Ban Khlong () is a subdistrict in the Mueang Phitsanulok District of Phitsanulok Province, Thailand. In 2019 it had a population of 13,560 and 6,184 households. In this subdistrict is King Naresuan Maharat camp (4th Infantry Division).

Geography
The topography of Ban Khlong is fertile lowlands with an area of 8.1 km2. The subdistrict is bordered to the north-west by Phlai Chumphon subdistrict, to the east by Hua Ro subdistrict and the city of Phitsanulok, to the south by Wat Chan subdistrict. Ban Khlong subdistrict lies in the Nan Basin, which is part of the Chao Phraya Watershed. The Nan river flows east of Moo1, Moo2 and Moo3 of the subdistrict and is a natural water source for agricultural consumption. An irrigation canal (Huai Nong Khlong Bueng) flows from Phlai Chumphon subdistrict, through Moo5 of Ban Khlong subdistrict to Wat Chan subdistrict and is an important water source for agricultural consumption and also a raw water source to produce village water supply. The area to the west of this irrigation canal is for agriculture and the area to the east of this irrigation canal is for urbanization.

History
The history of Ban Khlong has a legend that says Wang Chan is the residence of King Naresuan. Because the Ayutthaya period was very tumultuous, the military service placed a fence around it and called it King Naresuan the Great camp. Many skeletons have been discovered during excavations for the hospital building. This place seems to have been a burial ground for soldiers. In 1996 Ban Khlong Subdistrict Administrative Organization - SAO (ongkan borihan suan tambon) was established. On 9 March 1999 Ban Khlong subdistrict lost the communities Ban Khlong Phatthana and Ban Khlong Samakkhee (Moo4) and community Sa Song Hong (Moo1) to the growing city of Phitsanulok. The new borders are located 200 meter west of the regional highway 117 (landmarks 20-21) and with the military camp (landmarks 1-2). Upgrade to subdistrict municipality (thesaban tambon) was on 15 August 2012, effectively 24 August 2012.

Administration
The administration of Ban Khlong municipality is responsible for an area that covers 8.1 km2 and consists of five administrative villages, as of 2019: 13,560 people and 6,184 households.

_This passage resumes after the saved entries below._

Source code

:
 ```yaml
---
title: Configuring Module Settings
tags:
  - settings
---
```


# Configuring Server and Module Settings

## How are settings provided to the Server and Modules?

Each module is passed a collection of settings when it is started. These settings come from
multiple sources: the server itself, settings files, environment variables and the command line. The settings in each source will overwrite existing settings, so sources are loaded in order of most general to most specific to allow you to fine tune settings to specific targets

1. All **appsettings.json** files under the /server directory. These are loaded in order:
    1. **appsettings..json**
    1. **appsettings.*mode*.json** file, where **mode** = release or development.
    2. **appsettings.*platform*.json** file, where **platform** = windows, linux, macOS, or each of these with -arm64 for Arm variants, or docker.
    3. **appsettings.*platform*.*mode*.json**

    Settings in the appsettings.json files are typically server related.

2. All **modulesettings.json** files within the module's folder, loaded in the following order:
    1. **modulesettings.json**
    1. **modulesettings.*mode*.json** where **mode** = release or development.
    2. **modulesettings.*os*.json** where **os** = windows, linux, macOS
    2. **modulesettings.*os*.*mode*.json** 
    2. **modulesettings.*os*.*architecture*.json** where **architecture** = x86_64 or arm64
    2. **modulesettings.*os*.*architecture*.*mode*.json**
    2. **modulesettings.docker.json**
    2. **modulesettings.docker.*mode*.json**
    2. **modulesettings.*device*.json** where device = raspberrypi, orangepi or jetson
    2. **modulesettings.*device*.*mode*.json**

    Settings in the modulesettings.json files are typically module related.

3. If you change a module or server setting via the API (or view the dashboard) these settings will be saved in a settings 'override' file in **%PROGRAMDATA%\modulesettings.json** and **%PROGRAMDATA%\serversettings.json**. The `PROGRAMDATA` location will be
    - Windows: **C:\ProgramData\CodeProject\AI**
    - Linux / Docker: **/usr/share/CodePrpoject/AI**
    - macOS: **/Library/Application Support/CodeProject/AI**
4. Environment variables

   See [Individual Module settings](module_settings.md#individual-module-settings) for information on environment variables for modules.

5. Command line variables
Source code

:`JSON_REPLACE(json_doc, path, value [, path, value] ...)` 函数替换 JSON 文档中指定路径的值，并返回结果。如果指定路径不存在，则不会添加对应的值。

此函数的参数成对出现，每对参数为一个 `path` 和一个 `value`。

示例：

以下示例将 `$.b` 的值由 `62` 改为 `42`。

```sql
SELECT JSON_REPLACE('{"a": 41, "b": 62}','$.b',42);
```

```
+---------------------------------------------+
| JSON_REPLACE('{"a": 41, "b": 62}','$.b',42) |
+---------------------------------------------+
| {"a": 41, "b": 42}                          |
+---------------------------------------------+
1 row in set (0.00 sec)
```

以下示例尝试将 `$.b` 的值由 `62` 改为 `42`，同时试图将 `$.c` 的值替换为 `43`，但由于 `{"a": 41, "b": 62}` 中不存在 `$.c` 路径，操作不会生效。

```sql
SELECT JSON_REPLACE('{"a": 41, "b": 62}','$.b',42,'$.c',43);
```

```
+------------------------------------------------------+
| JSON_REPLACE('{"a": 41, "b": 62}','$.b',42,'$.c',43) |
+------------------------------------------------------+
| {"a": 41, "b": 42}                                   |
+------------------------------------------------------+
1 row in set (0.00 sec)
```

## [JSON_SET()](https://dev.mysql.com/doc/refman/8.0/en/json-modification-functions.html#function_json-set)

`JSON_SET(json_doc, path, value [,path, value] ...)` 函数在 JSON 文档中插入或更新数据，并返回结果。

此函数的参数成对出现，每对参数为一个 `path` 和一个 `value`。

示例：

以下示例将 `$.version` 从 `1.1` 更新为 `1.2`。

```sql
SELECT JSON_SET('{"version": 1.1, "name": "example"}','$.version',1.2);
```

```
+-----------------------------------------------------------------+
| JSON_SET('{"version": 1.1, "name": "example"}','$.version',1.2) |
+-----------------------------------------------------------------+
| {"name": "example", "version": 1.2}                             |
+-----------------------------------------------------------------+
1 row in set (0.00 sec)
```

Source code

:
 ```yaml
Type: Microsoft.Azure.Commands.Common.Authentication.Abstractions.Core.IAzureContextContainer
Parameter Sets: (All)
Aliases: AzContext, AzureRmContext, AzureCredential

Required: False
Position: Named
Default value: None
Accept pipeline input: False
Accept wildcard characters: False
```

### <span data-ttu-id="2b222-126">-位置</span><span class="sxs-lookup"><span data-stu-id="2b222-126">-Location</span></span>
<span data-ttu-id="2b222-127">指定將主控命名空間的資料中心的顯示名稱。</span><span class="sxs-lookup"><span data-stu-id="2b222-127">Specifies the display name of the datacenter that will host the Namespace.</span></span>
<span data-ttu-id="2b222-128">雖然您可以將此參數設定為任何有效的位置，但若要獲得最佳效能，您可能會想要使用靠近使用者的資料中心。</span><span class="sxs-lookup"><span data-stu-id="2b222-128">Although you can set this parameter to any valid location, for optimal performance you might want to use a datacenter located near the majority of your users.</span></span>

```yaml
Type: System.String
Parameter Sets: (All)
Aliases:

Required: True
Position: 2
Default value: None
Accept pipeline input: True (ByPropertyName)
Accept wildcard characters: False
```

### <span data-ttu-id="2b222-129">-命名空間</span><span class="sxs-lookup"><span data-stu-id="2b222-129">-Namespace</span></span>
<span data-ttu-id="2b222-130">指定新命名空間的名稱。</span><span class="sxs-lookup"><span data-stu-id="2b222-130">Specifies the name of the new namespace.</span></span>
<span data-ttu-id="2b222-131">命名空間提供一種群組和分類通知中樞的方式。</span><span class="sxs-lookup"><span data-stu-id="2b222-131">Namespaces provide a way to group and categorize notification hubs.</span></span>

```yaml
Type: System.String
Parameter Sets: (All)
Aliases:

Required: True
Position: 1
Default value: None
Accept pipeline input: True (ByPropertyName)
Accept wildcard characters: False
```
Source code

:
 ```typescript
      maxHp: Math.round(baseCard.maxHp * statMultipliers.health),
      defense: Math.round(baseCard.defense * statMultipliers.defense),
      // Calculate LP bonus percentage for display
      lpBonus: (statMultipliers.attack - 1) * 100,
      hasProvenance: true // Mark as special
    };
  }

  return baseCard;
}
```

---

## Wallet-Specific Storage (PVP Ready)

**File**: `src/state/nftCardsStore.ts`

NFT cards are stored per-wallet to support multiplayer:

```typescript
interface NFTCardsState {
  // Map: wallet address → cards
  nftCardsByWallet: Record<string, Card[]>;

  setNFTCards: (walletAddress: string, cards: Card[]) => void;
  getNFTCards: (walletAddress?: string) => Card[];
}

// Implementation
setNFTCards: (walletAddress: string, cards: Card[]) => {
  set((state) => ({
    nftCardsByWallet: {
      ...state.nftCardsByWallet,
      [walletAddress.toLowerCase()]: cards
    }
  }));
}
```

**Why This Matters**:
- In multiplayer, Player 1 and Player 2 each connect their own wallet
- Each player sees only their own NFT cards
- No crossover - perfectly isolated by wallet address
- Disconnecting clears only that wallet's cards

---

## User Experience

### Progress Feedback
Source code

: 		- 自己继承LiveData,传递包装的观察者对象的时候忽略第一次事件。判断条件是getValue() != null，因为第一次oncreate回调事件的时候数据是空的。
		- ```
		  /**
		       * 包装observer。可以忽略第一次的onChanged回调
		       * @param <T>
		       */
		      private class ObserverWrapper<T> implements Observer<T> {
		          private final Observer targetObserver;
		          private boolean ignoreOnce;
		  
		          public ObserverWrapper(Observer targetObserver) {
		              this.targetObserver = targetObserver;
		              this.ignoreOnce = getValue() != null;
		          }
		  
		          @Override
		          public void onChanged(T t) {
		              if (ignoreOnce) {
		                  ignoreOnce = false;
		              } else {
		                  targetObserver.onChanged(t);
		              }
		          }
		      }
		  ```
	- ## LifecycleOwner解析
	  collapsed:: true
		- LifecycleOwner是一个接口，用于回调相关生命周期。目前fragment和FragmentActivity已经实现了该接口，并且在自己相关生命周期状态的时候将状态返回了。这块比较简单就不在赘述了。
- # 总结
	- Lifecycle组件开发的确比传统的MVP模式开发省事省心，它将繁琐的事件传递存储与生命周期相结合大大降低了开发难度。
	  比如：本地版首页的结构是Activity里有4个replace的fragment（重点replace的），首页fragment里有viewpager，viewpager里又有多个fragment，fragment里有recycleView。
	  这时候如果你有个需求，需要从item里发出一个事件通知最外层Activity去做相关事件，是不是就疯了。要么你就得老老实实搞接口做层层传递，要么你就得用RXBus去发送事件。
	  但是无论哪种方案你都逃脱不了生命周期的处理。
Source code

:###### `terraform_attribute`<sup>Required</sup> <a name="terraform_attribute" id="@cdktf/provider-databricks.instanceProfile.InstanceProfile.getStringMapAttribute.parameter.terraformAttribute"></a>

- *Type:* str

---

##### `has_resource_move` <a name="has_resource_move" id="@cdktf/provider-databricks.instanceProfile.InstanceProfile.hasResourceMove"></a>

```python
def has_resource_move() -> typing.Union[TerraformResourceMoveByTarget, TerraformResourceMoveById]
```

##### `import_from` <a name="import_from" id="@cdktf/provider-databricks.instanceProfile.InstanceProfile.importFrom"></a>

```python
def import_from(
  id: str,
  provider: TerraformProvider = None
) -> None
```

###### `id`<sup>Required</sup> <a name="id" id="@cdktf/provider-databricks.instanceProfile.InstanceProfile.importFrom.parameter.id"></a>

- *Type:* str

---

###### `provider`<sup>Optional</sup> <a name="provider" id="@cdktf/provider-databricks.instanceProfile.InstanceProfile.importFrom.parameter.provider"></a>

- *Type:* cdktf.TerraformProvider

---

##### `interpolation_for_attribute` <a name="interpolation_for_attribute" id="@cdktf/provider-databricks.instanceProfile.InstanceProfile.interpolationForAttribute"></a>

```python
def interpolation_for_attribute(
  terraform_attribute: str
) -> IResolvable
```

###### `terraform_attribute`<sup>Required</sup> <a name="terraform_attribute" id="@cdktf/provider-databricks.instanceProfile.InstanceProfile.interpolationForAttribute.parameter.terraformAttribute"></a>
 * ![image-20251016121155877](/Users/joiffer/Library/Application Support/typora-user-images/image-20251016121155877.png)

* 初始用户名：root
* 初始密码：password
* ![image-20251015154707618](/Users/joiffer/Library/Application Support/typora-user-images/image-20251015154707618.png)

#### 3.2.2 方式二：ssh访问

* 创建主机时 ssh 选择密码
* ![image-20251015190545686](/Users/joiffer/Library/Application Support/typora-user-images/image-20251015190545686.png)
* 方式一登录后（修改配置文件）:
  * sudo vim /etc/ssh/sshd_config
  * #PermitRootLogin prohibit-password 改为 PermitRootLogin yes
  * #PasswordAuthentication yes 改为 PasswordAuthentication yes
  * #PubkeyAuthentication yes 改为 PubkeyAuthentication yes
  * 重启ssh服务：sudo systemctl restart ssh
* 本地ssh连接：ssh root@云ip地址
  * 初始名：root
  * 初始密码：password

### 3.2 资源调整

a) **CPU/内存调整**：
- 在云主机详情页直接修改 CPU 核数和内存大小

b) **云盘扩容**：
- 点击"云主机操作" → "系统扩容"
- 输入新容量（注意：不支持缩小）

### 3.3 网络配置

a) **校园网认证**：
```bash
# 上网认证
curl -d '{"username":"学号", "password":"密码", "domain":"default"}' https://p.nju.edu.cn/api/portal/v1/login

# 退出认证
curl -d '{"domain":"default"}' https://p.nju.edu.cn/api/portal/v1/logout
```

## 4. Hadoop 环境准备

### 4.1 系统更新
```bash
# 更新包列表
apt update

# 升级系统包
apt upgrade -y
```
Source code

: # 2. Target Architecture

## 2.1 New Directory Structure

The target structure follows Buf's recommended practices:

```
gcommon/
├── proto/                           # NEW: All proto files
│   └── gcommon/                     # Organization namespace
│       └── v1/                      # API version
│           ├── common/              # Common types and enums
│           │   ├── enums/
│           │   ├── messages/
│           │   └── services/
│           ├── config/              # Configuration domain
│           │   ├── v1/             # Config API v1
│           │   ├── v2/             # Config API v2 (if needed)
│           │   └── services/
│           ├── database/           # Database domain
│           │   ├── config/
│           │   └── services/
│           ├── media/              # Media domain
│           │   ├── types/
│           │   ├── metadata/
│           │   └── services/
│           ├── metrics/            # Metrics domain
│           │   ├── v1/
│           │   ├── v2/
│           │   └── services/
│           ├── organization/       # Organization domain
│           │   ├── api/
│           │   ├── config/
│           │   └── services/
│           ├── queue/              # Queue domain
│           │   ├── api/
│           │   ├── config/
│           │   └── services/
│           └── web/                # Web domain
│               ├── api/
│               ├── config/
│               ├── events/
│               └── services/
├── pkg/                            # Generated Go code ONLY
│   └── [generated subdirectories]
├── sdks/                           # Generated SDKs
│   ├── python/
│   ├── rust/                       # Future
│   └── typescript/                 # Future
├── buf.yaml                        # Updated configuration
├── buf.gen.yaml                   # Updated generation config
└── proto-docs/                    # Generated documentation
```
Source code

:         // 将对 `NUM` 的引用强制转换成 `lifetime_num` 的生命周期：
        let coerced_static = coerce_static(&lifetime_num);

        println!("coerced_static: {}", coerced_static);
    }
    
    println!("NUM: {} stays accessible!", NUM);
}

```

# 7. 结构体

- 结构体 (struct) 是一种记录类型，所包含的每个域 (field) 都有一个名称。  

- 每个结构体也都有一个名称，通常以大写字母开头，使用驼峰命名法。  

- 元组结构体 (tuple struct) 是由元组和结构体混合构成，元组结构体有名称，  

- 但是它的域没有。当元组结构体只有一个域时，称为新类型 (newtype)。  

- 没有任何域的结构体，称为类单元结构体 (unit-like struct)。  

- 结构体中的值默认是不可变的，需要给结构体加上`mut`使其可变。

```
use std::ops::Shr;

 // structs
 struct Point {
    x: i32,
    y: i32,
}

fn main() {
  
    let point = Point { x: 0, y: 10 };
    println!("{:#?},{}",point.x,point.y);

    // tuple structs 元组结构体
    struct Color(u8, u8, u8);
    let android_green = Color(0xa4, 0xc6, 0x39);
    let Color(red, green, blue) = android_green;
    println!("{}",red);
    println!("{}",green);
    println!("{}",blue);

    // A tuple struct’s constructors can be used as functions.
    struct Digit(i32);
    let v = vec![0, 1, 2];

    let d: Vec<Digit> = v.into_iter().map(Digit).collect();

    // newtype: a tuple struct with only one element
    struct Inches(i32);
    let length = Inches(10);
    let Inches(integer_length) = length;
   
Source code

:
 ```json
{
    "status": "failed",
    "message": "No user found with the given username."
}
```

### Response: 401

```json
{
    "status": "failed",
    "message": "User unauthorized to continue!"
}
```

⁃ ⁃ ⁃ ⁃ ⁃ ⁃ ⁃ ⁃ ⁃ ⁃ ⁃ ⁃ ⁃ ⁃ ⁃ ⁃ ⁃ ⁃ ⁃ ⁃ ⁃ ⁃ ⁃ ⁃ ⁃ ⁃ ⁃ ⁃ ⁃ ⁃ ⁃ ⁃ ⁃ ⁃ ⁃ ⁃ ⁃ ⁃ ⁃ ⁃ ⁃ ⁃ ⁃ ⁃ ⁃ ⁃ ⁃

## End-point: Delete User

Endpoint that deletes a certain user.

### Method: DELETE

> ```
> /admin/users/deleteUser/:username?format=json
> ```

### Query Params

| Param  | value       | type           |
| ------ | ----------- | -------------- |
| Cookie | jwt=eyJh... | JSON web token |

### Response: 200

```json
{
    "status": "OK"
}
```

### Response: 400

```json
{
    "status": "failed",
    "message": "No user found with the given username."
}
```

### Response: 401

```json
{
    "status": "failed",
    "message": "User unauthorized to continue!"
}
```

Administrative villages contain many villages such as:
 Moo2 - Ban Rim Nan
 Moo3 - Ban Pak Phu Phiphaksa

Logo
The Ban Khlong subdistrict-municipality (thesaban tambon Ban Khlong) logo shows a standing Buddha, prevent family members from fighting.

Temples
Ban Khlong subdistrict is home to the following active temples, where Theravada Buddhism is practiced by local residents:

Infrastructure

Education
Vocational education:
 Phitsanulok Polytechnic College (Moo1)
Primary education:
 Wat Yang School
 Ban Khlong Municipal Kindergarten.

Healthcare
There are Ban Khlong health-promoting hospital in Ban Bang Sakae (Moo2) and Fort Somdet Phra Naresuan Maharat hospital in Ban Wat Yang (Moo1).

Transportation
Major roads are:
 Highway 12, Phitsanulok-Sukhothai route.
 Highway 117, Phitsanulok-Nakhon Sawan route.

Electricity
All households in subdistrict Ban Khlong have access to the electricity network.

Communications
All households have access to the fixed and mobile telephone network.

Waterworks
There are three pump and water filter units:
 Water supply system at Ban Wat Yang (Moo1)
 Water supply system at Ban Wat Sud Sawat (Moo3)
 Water supply system at Ban Khlong (Moo5)
Total water users of this water supply system is 1,300.Provincial Waterworks Authority (PWA) is not cooperating to provide information on the number of households that have access to their water network in Ban Khlong subdistrict.

Economy

People west of the irrigation canal work in the agricultural sector.Companies in Ban Khlong subdistrict are:
 Phitsanulok Provincial Transport Office, Department of Land Transport
 True Regional Office Phitsanulok.
The presence of King Naresuan Maharat Camp (Thai:ค่ายสมเด็จพระนเรศวรมหาราช khai somdec phra naresuan maharacha) 4th Infantry Division of  Royal Thai Army in Ban Wat Yang (Moo1) is also important for employment.